Mobilising climate finance
Another ongoing bone of contention will be climate finance, particularly between developing and developed countries. The principle of common but differentiated responsibility for climate change outlines how developed countries, who are the largest emitters of greenhouse gases, have a responsibility to provide climate finance to support developing countries to mitigate and adapt to climate change. While developed countries committed to providing and mobilising $100-billion of climate finance each year between 2020 and 2025, the actual finance that has been mobilised has been lacklustre. The US, for example, has only met about 21% of its climate finance targets, even though it is the largest cumulative contributor to carbon emissions. 

Where current climate finance is channelled is also critical. Usually this is between climate mitigation (efforts to reduce greenhouse gas emissions such as renewable energy) and adaptation (interventions that would support climate resilience and reduce vulnerability such as improved water management). Finance towards climate adaptation is still significantly underfunded compared with mitigation, which is estimated to still receive more than 90% of climate flows. 

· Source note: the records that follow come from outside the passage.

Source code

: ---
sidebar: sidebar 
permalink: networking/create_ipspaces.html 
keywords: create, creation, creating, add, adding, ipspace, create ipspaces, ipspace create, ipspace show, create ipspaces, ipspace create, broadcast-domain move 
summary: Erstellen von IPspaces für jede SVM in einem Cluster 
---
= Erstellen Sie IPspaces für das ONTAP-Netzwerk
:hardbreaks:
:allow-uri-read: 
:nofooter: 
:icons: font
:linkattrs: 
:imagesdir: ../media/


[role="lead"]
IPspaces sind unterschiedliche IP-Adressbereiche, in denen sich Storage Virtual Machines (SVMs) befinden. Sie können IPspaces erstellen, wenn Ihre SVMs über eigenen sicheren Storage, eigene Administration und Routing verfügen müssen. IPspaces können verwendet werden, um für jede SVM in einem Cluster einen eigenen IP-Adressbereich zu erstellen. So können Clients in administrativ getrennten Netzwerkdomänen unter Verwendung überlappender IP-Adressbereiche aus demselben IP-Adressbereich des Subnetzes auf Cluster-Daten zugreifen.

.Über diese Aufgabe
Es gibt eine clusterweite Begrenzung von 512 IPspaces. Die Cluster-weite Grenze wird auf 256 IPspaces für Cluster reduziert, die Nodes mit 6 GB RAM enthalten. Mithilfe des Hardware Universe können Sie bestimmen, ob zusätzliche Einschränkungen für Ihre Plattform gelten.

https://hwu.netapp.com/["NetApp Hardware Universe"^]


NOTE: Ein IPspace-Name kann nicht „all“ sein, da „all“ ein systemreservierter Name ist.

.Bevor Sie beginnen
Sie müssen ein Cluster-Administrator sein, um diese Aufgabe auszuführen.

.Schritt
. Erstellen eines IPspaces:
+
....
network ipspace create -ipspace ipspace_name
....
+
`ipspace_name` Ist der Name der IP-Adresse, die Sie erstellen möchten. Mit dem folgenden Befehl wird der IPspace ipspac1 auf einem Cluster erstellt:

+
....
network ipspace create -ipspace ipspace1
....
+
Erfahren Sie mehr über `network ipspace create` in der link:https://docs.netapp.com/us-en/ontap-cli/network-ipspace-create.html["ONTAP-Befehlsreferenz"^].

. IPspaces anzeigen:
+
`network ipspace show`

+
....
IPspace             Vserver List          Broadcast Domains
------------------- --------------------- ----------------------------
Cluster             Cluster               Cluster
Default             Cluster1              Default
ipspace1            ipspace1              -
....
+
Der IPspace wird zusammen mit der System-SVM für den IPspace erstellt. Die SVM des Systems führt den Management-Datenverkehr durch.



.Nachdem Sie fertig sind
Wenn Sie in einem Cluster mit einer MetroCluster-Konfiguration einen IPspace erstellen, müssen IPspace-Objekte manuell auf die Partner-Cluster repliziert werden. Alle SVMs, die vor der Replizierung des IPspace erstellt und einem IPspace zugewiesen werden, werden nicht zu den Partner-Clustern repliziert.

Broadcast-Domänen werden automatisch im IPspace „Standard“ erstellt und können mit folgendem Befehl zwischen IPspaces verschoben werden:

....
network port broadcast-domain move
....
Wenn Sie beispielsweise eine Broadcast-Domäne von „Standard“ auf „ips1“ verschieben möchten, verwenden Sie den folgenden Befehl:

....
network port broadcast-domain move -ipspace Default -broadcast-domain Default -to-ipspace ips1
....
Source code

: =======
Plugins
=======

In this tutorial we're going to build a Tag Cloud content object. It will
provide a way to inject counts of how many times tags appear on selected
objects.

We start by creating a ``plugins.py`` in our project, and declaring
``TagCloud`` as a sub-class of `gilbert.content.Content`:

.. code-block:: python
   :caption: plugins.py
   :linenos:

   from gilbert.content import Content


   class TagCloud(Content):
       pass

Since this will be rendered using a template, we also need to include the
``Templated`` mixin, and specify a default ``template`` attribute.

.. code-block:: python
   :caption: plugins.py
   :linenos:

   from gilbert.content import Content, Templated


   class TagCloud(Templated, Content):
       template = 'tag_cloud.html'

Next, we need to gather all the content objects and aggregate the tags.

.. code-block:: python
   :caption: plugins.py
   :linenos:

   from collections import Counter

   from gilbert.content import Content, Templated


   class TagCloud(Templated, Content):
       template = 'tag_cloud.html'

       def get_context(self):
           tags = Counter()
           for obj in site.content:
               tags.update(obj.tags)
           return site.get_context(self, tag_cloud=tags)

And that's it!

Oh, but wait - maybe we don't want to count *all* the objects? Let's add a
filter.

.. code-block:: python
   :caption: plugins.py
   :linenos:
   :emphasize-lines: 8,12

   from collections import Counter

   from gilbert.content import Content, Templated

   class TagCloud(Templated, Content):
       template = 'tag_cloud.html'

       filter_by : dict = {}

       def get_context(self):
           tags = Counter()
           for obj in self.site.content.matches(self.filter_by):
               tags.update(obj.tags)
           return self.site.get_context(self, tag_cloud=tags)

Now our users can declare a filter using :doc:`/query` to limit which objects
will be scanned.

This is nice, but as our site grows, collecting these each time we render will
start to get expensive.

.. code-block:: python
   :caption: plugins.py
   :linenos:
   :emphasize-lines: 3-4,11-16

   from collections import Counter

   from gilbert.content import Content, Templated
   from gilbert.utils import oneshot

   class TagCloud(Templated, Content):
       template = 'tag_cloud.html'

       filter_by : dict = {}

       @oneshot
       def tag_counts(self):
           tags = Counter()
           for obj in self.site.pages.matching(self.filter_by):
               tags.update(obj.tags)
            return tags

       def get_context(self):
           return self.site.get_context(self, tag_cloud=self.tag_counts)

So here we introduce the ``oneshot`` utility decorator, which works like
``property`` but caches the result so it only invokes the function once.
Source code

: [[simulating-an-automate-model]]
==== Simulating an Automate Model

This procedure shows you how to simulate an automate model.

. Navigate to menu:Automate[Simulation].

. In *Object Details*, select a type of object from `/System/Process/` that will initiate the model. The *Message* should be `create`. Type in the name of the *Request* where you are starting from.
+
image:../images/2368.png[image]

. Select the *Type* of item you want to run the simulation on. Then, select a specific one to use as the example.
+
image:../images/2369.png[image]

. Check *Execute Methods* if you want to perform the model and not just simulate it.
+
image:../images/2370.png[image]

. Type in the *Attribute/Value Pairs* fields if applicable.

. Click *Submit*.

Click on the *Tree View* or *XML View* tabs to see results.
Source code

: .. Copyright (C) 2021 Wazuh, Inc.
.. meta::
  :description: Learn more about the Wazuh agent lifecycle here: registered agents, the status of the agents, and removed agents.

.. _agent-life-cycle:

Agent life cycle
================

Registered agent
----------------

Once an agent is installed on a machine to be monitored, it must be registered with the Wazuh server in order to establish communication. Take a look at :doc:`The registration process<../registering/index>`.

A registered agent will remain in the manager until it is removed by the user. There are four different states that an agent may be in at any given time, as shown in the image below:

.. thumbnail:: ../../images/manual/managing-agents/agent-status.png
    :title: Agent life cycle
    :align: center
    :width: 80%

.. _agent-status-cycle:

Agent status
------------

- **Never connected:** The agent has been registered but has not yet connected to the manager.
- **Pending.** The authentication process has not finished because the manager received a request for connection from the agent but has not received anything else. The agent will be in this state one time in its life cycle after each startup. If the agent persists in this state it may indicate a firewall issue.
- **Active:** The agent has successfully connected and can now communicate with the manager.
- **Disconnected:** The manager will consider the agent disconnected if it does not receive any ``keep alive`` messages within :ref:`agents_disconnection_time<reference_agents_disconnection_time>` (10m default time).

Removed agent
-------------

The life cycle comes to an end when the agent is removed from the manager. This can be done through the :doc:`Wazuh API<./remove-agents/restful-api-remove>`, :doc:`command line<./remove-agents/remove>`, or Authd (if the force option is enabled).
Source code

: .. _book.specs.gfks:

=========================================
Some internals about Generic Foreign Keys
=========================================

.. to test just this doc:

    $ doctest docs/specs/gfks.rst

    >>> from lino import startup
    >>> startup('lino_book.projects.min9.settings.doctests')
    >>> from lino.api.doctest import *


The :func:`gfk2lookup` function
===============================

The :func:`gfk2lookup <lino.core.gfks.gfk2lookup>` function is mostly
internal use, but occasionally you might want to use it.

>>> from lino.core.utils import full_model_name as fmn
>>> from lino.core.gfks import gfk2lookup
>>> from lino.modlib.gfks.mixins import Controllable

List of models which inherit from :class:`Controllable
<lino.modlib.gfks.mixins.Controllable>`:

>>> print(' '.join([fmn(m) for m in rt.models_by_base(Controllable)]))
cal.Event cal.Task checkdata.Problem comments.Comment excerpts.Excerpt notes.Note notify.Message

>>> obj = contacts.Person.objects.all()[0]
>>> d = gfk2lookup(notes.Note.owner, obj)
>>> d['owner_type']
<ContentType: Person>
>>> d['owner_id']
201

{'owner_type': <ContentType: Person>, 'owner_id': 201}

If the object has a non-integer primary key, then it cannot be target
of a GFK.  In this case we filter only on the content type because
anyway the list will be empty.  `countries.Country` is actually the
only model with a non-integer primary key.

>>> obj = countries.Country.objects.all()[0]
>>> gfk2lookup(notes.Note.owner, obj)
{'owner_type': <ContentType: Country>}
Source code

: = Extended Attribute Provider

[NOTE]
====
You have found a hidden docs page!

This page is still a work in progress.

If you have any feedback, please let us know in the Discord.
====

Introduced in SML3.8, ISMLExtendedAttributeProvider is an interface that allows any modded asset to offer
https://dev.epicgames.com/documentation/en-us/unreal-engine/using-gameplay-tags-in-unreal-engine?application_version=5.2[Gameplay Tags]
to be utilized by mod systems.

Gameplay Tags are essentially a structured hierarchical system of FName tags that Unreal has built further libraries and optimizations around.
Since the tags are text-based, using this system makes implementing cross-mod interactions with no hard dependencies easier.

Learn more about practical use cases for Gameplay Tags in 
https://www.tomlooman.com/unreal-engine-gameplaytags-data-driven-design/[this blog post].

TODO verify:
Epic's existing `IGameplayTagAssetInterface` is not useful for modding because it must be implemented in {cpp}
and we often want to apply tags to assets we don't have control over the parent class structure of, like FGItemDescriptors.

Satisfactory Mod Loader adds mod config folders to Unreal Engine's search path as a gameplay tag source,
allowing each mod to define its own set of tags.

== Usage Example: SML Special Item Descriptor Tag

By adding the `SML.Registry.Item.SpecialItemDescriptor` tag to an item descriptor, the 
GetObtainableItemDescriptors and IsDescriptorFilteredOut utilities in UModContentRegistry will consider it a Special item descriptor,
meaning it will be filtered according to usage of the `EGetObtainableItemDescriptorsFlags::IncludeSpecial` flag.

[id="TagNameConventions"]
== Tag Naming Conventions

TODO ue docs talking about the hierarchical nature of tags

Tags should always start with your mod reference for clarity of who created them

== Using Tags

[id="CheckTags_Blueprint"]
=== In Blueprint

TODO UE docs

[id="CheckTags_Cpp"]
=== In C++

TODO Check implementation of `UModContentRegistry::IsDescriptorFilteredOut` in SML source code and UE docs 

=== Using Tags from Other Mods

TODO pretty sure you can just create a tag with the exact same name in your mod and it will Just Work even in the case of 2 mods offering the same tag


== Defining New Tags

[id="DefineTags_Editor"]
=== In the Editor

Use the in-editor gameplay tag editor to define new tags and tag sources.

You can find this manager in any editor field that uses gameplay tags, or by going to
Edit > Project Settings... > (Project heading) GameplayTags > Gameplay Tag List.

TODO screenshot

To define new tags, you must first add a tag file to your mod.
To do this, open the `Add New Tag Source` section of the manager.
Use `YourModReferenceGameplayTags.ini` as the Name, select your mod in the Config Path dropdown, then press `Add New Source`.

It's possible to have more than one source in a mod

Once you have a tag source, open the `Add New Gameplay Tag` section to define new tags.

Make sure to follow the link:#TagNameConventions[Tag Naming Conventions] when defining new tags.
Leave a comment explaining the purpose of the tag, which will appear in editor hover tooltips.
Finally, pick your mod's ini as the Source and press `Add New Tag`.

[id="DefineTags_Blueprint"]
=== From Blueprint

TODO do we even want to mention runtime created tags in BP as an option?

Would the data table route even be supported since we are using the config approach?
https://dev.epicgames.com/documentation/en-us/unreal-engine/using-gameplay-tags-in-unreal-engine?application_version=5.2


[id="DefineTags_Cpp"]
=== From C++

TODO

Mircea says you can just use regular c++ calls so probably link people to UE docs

The type of finance is also important – developing countries are increasingly calling for more finance in the form of grants and not loans – whether concessional or not – because these exacerbate debt for many countries who would have to constantly repay money that could be used to support vulnerable communities and adaptation or development projects. 

Loss and damage
One of the most significant outcomes of COP27 was an agreement to establish a fund to help low-income countries pay for the growing loss and damages caused by climate change. Over the past year negotiations have taken place to outline key details of a Loss and Damage Fund, which has culminated in contentions over who will hold the fund, who will pay into it and who will have access to it. COP28 will be critical in meeting consensus towards answering these questions.  

What does this mean for South Africa?
South Africa will also present how it will implement the Just Energy Transition Investment Plan (JET-IP). The JET-IP effects a partnership formed in COP26 between South Africa, the European Union, the UK, France, Germany and the US, where an agreed initial amount of $8.5-billion (R160-billion) would be mobilised into South Africa’s energy transition between 2023 and 2027. 

However, this initial amount is a drop in the ocean compared with the more than $98-billion (R1.5-trillion) that Environment Minister Barbara Creecy estimates South Africa will need to effectively implement the energy transition over the same period. Since the initial announcement of the JET-IP in 2021, more pledges of about $3.1-billion from other international donors have been made. 

The South African government hopes the JET-IP will “catalyse” more financial commitments from donors at this year’s COP in Dubai, particularly as South Africa faces an acute energy crisis that has shown no signs of abating soon. This week alone, the country has again been plunged into severe power cuts that amount to more than half a day without electricity. At stake is a financially moribund coal-dependent energy provider, Eskom, that is in debt of more than R400-billion, and the surrounding coal communities that will be affected by governments’ planned transition towards a decarbonised energy sector. DM

The writers are with the Southern Centre for Inequality Studies at the University of the Witwatersrand.